• _Material to process_:

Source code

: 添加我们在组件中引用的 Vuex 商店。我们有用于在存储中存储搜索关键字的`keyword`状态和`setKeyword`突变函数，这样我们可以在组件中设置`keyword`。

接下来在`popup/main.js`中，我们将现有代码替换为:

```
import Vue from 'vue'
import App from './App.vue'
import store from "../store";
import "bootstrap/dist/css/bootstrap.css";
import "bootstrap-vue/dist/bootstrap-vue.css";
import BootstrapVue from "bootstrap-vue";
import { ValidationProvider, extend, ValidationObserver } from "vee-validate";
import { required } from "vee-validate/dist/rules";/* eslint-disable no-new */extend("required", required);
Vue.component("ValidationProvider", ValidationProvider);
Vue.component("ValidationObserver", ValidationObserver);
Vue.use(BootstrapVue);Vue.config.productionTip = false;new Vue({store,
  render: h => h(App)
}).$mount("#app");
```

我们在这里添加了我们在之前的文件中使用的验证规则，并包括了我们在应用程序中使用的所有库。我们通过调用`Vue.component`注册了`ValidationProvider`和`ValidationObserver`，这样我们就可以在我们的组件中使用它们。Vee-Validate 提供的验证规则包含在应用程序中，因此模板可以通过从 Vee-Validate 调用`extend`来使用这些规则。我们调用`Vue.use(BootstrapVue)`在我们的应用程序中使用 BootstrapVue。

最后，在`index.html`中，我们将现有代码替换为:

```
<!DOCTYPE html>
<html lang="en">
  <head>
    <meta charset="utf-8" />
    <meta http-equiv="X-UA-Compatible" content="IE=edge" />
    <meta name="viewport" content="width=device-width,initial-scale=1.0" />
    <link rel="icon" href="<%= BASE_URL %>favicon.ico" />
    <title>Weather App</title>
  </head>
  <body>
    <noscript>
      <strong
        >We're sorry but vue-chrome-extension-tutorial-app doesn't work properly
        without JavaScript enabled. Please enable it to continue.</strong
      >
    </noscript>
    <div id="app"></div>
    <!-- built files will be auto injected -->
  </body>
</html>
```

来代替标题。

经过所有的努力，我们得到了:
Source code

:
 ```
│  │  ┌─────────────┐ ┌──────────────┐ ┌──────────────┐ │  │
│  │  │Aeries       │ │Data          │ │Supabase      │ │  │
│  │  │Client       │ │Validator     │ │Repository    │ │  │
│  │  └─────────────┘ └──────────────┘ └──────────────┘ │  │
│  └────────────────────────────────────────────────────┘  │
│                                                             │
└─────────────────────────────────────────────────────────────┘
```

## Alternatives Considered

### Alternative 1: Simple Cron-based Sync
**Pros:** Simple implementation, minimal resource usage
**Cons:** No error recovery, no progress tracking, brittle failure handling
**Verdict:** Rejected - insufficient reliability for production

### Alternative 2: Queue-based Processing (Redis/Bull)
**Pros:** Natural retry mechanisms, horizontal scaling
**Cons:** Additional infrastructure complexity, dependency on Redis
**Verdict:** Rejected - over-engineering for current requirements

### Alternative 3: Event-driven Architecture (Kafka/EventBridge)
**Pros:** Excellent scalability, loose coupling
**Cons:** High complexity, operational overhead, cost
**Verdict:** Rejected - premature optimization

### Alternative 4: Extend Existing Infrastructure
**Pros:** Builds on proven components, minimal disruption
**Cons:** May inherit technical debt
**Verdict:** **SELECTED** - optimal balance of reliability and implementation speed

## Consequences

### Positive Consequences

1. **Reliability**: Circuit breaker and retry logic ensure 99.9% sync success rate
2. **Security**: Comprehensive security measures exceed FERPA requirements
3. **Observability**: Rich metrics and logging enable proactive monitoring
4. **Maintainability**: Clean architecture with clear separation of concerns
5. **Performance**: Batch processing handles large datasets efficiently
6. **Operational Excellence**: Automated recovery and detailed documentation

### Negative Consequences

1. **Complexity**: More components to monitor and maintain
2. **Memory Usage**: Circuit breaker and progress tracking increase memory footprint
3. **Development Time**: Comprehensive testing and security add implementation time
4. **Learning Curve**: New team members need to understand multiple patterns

---

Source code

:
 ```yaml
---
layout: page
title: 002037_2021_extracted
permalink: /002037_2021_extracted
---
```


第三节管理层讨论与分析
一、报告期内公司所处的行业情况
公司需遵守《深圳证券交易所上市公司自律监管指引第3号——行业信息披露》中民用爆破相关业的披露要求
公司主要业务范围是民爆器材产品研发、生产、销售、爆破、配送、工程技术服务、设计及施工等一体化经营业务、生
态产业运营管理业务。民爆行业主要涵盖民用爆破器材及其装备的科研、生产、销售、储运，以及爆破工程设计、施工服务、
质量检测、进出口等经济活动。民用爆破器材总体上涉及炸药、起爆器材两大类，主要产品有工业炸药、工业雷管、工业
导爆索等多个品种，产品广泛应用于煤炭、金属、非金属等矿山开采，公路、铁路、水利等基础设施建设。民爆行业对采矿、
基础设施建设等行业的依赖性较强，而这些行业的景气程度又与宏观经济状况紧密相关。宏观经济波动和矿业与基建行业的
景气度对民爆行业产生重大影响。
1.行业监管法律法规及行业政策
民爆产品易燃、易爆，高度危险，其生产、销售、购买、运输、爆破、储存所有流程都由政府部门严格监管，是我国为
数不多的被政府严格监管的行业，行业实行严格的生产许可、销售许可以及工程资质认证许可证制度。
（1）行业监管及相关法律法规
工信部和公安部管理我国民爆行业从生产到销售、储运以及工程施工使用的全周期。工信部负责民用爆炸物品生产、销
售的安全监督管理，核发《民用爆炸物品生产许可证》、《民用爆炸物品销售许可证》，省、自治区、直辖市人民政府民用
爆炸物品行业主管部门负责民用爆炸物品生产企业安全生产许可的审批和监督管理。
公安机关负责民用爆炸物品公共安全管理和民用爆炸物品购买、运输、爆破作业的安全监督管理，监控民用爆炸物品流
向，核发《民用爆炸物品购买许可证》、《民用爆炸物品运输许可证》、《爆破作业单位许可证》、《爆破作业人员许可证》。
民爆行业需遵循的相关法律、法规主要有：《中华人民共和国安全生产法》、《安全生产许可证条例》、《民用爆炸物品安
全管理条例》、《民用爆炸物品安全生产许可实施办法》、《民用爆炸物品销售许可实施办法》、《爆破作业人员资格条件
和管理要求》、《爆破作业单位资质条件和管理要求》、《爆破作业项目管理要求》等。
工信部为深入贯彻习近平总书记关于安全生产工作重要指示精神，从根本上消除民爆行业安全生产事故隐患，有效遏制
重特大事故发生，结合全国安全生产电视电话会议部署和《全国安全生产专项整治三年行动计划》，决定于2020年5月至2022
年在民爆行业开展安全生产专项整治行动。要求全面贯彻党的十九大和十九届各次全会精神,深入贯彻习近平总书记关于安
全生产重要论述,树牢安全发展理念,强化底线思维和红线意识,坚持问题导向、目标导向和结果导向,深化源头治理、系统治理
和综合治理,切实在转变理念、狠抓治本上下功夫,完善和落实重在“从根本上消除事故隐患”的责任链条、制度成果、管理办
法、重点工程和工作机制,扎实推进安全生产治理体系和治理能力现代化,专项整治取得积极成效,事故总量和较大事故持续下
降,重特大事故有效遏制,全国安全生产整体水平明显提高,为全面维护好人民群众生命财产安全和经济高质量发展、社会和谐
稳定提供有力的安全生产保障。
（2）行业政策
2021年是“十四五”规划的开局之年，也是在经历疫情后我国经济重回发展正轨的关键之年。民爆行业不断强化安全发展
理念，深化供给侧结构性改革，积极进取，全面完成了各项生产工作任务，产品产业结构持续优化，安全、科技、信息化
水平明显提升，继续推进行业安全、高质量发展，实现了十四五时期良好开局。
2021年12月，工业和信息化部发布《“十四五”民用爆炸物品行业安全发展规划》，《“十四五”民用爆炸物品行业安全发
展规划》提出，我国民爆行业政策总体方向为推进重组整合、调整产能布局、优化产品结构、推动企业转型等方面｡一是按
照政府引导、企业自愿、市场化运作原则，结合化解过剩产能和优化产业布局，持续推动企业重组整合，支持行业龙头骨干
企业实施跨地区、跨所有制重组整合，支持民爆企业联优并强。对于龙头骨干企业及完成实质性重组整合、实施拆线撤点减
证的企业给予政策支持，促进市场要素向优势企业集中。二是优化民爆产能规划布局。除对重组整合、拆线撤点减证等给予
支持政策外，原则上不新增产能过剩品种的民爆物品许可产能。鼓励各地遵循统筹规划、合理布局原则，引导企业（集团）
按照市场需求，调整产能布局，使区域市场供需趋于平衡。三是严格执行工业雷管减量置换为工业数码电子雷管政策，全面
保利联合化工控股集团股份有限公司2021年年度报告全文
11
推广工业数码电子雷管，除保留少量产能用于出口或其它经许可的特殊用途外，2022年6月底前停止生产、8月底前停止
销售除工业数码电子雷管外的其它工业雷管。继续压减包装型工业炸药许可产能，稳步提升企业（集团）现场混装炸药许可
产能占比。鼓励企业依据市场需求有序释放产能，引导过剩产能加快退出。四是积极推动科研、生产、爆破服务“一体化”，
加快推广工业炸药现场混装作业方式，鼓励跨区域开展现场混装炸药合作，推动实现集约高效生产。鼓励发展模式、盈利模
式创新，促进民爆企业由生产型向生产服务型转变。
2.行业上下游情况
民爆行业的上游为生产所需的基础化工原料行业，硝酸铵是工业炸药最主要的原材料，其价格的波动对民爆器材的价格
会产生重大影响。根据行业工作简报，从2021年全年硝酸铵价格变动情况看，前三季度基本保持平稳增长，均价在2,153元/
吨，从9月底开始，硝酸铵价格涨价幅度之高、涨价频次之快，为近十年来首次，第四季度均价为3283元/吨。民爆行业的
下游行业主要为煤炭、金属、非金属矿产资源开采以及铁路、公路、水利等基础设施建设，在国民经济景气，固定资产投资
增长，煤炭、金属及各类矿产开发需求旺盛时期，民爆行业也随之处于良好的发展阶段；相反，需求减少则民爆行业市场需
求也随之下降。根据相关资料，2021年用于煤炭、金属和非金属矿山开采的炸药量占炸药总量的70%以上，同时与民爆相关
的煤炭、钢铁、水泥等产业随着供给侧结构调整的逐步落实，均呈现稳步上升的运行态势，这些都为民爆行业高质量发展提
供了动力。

* * *

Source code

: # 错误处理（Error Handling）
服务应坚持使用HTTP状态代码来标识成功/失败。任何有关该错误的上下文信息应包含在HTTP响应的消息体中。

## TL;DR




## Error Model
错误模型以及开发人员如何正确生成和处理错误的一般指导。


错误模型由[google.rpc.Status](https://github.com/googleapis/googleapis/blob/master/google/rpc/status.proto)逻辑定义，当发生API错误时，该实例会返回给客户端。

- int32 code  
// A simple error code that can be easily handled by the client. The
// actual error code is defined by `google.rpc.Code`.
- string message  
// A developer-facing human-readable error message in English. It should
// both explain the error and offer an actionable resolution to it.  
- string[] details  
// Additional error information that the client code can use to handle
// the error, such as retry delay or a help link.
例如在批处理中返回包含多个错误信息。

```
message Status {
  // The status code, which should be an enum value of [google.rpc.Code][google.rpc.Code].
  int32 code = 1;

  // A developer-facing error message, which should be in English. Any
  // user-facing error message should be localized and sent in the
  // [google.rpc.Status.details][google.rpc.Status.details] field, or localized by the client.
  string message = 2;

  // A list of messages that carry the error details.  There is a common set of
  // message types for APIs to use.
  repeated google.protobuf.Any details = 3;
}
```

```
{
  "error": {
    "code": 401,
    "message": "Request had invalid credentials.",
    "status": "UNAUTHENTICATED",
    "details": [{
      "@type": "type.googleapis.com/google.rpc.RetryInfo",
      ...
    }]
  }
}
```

• _What you should do_: Please show every line of the records that holds the word "components".

• _Exercise answer_:
**Pros:** Builds on proven components, minimal disruption
1. **Complexity**: More components to monitor and maintain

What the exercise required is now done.